I had a great 10-mile run on Saturday. My average pace was 9:13, with an 8:24 for the last (downhill) mile. The last 2.5 miles were on campus at the University of Colorado on the Colder Bolder course, which starts downhill, features a couple of steep-ish climbs in miles one and two, and then, for the last mile, reverts to downhill and finally flat. I felt so good at the end of this run that I started to wonder, "Could I, who have never won a running event outright in my life, actually do that in this race? Could I walk away with one of the coveted Snowman trophies?"
Ah, runner's high and the daydreaming it spawns!
History, alas, suggests that despite the marketing I am not going to win. My heat is for 54:00-55:59 Bolder finishers. I looked at the top three Colder Bolder finishing times for that heat for the last four years, and in each case the winning runner has finished under 22 minutes. Looking at the top three times, I do think, should I have a very good day (as in sub-24 minutes), I might crack the top three. But as I said, it would have to be a *very* good day. (I actually looked at the finishing times for all of the heats and found that the winners were consistently much faster than their BB times predict. Maybe they run the BB with their elementary school kid or their aging parent? Such sandbagging!)

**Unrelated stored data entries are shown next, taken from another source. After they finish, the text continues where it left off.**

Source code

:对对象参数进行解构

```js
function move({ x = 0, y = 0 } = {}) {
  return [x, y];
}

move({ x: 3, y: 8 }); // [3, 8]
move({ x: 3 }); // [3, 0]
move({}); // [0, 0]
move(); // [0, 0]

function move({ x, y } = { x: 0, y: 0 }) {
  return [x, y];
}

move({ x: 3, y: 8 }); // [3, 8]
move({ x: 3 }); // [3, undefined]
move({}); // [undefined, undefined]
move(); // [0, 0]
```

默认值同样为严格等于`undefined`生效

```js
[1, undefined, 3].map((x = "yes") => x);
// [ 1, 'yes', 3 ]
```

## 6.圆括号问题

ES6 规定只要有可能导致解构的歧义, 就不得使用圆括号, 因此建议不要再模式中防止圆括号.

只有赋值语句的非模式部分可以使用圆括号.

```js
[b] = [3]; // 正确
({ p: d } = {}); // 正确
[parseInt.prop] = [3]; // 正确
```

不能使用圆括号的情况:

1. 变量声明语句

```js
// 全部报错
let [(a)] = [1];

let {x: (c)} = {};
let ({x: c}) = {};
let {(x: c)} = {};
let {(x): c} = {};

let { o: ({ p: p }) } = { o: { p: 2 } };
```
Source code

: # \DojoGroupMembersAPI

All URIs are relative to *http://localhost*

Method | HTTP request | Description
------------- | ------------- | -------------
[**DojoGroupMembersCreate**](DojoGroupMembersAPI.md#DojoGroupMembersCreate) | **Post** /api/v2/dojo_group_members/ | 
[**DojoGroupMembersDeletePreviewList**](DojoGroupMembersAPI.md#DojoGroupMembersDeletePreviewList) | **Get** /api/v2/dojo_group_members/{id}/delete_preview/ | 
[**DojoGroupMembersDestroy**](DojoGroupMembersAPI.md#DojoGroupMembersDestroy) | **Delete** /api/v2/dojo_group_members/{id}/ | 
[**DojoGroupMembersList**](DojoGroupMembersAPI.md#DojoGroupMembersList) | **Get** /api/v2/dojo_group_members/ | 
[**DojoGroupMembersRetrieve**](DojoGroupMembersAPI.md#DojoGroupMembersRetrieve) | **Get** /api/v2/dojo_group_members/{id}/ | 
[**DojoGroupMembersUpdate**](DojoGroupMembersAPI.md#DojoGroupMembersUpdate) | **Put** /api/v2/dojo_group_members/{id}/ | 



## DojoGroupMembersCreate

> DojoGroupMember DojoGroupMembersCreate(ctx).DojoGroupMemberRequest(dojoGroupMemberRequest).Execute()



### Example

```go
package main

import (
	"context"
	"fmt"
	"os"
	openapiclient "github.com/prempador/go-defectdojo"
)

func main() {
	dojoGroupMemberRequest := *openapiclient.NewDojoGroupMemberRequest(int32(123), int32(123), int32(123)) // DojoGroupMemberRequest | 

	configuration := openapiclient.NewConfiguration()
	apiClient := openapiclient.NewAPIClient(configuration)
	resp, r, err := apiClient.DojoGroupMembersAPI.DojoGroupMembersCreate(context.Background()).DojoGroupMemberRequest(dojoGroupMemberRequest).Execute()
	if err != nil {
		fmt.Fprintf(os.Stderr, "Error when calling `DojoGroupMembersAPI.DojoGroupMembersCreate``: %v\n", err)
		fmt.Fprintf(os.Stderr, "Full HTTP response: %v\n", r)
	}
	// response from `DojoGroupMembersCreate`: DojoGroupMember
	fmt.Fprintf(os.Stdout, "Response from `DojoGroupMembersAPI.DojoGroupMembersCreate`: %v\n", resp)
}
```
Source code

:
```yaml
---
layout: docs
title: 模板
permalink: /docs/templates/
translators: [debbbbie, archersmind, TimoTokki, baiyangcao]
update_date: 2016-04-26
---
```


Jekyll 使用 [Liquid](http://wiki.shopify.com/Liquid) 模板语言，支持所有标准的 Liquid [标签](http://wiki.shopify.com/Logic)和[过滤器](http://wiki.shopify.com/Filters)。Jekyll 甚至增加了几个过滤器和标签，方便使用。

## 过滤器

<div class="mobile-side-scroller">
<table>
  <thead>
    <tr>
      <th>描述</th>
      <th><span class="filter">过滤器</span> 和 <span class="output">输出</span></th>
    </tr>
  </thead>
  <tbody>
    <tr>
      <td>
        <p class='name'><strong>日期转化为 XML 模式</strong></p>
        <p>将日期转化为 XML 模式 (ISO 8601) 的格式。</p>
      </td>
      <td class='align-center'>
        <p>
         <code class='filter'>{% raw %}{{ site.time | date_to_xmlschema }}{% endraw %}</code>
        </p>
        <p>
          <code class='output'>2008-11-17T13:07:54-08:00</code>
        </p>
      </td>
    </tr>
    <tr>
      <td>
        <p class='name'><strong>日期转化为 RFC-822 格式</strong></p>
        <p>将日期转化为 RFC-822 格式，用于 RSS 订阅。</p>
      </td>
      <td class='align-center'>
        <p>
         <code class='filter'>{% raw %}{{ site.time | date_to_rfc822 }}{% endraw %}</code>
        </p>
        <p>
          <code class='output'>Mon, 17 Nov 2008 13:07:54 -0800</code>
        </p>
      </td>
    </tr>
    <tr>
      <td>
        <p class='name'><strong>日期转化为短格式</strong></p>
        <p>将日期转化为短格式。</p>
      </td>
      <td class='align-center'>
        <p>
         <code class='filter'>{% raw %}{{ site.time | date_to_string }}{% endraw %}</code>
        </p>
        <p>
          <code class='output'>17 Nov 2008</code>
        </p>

So given that the glorious victory is just a fantasy, what will my strategy in the race be? Well, the last 5K I ran where I was happy with my time was the Flat Out 5K in May, which I ran in 25:22, an 8:14 pace. So I plan to try to equal that pace on the first mile of this one, beat it on the second and really smoke it on the last mile. I'd love to see a number with a 7 in front of it for that last one. An average pace of 8 minutes a mile would give me a 24:51. So that's what I'm making my goal. And I recognize that, though it would represent progress for me, it won't be a top three finish.
Maybe next year.... :^)
Meanwhile, just in time for Thanksgiving, I'm going to be working more on my eating. The Nancy Clark guide for marathoners arrived yesterday, so I'll make it my evening reading this week. My biggest problem is clearly planning. When I plan, I do well. When I don't, disaster ensues. This happened yesterday, when I failed to plan for my lunch at work (I work Sundays), and found myself en route with only ten minutes to spare before my noon start time and no lunch to eat ahead of three hours on the reference desk. I got to work and snarfed down one of those horrible noodle cups from the vending machine and a peanut butter cookie someone brought in--and that was my decidedly non-marathoner lunch. Gotta do better than that.
With Thanksgiving on the horizon, and my family's plan to hit a local restaurant buffet for the big meal, I'm hoping to put one of my nutritionist, Martha's, concrete pieces of advice into practice: fill half of my plate with veggies and fruits, one quarter with protein and the other quarter with "good" carbs like brown rice or sweet potatoes. I will try (but can't promise) not to go back for seconds. And I will run the Turkey Trot 5K or its equivalent that morning before the pumpkin pie makes its tempting appearance.
What am I thankful for this year? My and my children's (so far, fingers crossed) good health. My running, which even when not fast makes me feel so good. My wonderful family, who all make me laugh, especially my awesome husband. The roof over my head, the paycheck in my pocket, the beautiful place I live (purple mountain majesty!) and the people who inspire me.
Just two more hard workouts in the 5K plan, and then things start easing up ahead of the race. Happy Thanksgiving everyone!